Replacing text in pdf

Hi,
I am using the below code to replace the text in pdf using aspose.pdf.
But it is iterating through only four pages of the pdf .
code
inputPDFFile = pdf.Document(inputpath)
new_file=inputpath.split(’.pdf’)
txtAbsorber = pdf.text.TextFragmentAbsorber(oldtext)
pgs=inputPDFFile.pages
for page in pgs:
page.accept(txtAbsorber)
textFragmentCollection = txtAbsorber.text_fragments
for tex in textFragmentCollection:
tex.text =str(newtext)
inputPDFFile.save(new_file[0]+“updated.pdf”)

can anyone provide inputs on this

@Rakesh99
Thank you for contacting support.
Can you attach your file so that we can test the problem?

@sergey.mikhaylov you mean sample pdf file ?

for every file it is only iterating through only first four pages

@Rakesh99
What type of license do you use when working with Aspose.Pdf?

I don’t have any license.
With out license can’t we use it ?

@Rakesh99
Then most likely this is the problem.
Without an license Aspose.Pdf works in demo mode.
The number of pages and elements processed is limited.

1 Like

Hi @sergey.mikhaylov,
I’m using the demo mode to test the viability of one of my needs, but if there are any restrictions for the aspose demo mode as well after replacing the text in file body, below new text is adding to file, please let me know any restrictions for this as well

Evaluation Only. Created with Aspose.PDF. Copyright 2002-2023 Aspose Pty Ltd.

MicrosoftTeams-image.png (5.5 KB)

@Rakesh99
Yes, the brand appears in the demo version.
There is also a limitation (3-4 pcs) for most of the processed elements - pages, images, fields, etc.

@sergey.mikhaylov
got it and Thanks for your reply

@Rakesh99
If you have any more questions, please contact us.

Hi @sergey.mikhaylov,
I am trying to replace multiple string in a pdf document. is there any other way to do it with out saving the output after replacing?

@Rakesh99

Before saving the output file, you can re-initialize the TextFragmentAbsorber with new text to be replaced and perform further operation.

Hi @asad.ali,
But it is not updating previously replaced text .
And saving only last iterated string .
And I am using the following code

**def replaceText(inputPath, OutputPath, replacedic):
document = ap.Document(inputPath)
for strings in replacedic:
Oldtext= strings

    NewText= replacedic[strings]

    txtAbsorber = ap.text.TextFragmentAbsorber(Oldtext)
    # Search text
    document.pages.accept(txtAbsorber)
    # Get reference to the found text fragments
    textFragmentCollection = txtAbsorber.text_fragments
    # Parse all the searched text fragments and replace text
    for txtFragment in textFragmentCollection:
        try:
            txtFragment.text = NewText
        except:
            print("")
    
  # Save the updated PDF
document.save(OutputPath)**

@Rakesh99

Can you please try calling document.save() without any argument after first replace and see if it preserves the text replacement.
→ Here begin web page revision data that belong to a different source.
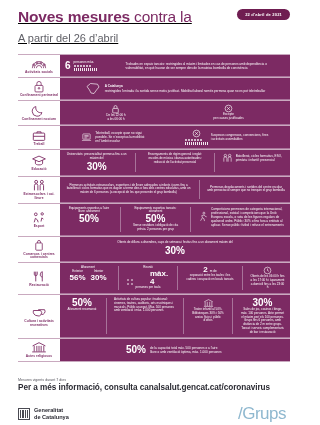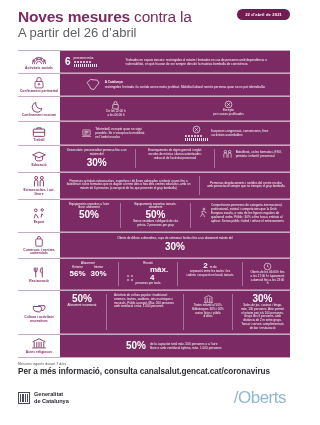--- a/index.html
+++ b/index.html
@@ -5,26 +5,26 @@
   * { box-sizing: border-box; margin: 0; padding: 0; }
   html, body {
     width: 300px; height: 425px;
     background: #ffffff;
     font-family: "Liberation Sans", sans-serif;
     overflow: hidden;
   }
   .page { position: relative; width: 300px; height: 425px; background:#fff; }
 
   
-  .header { padding: 9px 14px 4px 18px; position: relative; }
+  .header { padding: 9px 14px 4px 18px; position: relative; text-decoration: underline; }
   .title-l1 { font-size: 15.5px; color:#7c2a63; font-weight:400; letter-spacing:-0.2px; line-height:1.06; }
   .title-l1 b { font-weight:700; }
   .title-l2 { font-size: 15.5px; color:#7c2a63; font-weight:700; line-height:1.06; letter-spacing:-0.2px;}
   .title-l2 .thin { font-weight: 400; }
-  .subtitle { font-size: 13px; color:#5f5f66; margin-top: 0; font-weight:400;}
+  .subtitle { font-size: 11px; color:#5f5f66; margin-top: 7px; font-weight:400;}
   .date-badge {
     position:absolute; right:10px; top:9px;
     background:#6f1d51; color:#fff;
     font-size:4.1px; letter-spacing:0.15px;
     padding:3px 8px; border-radius:8px; white-space:nowrap;
     font-weight:600;
   }
 
   
   .grid { margin: 6px 10px 0 18px; border-top:1px solid #c9a9bf; }
@@ -58,21 +58,21 @@
   .sep { width:1px; align-self:stretch; background:#a8739a; margin:0 2px; }
 
   
   .dots { display:flex; flex-direction:column; gap:1px; }
   .dotline { display:flex; gap:1px; }
   .dot { width:2px; height:2px; border-radius:50%; background:#fff; opacity:.9; }
   .stick { display:flex; gap:1px; }
   .stick i { width:1px; height:3px; background:#fff; display:block; opacity:.9; }
 
   
-  .footer { padding: 4px 10px 0 18px; }
+  .footer { padding: 16px 10px 0 18px; }
   .f-small { font-size:3.6px; color:#56565e; }
   .f-big { font-size:8.2px; color:#2b2b33; font-weight:700; margin-top:1px; letter-spacing:-0.05px; }
   .logos { display:flex; align-items:center; justify-content:space-between; padding: 12px 14px 0 18px; }
   .gencat { display:flex; align-items:center; gap:4px; }
   .gencat .bars { width:12px; height:12px; background:#fff; border:0.7px solid #4a4a52; display:flex; gap:1px; padding:1.3px; align-items:stretch; }
   .gencat .bars i { flex:1; background:#4a4a52; display:block; }
   .gencat .gtxt { font-size:5.6px; color:#2b2b33; font-weight:700; line-height:1.25; }
   .salut { font-size:17px; color:#8fb8cf; font-weight:400; letter-spacing:-0.5px; }
 </style>
 </head>
@@ -539,16 +539,16 @@
           <i></i>
           <i></i>
           <i></i>
           <i></i>
         </span>
       <span class="gtxt">
         <span>Generalitat</span><br>
         <span>de Catalunya</span>
       </span>
     </div>
-    <div class="salut">/Oberts</div>
+    <div class="salut">/Grups</div>
   </div>
 
 </div>
 
 </body></html>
If it does not resolve the issue, please share your sample file with us. We will further proceed to assist you accordingly.

@asad.ali
The following code is working fine.


def replaceText(inputPath, OutputPath, replacedic): # Calling replacing function

length=len(replacedic)   #finding a length of replace strings    

document = ap.Document(inputPath)  # reading the input file

for strings in range(length):      #looping through number of strings to be replaced

    # Instantiate a TextFragmentAbsorber object

    txtAbsorber = ap.text.TextFragmentAbsorber(str(list(replacedic.keys())[strings]))

    # Search text

    document.pages.accept(txtAbsorber)

    # Get reference to the found text fragments

    textFragmentCollection = txtAbsorber.text_fragments

    # Parse all the searched text fragments and replace text

    for txtFragment in textFragmentCollection:

        try:

            txtFragment.text = replacedic[txtFragment.text] # replacing old text

        except:

            print("")



# Save the updated PDF

document.save(OutputPath)

@Rakesh99

It is nice to hear that things started working at your end.

@asad.ali, We have taken the license for aspose pdf, when we are accessing the license with below code

import aspose

lic = aspose.License()
lic.set_license(“Aspose.Words.Python.lic”)

throwing the error as AttributeError: module ‘aspose’ has no attribute ‘License’.

Kindly suggest for further to access the license.

@venuc

Can you please make sure that you are using correct module. It looks like you are trying to set license for Aspose.Words module. Please import correct module Aspose.PDF or Aspose.Words and let us know in case issue still persists.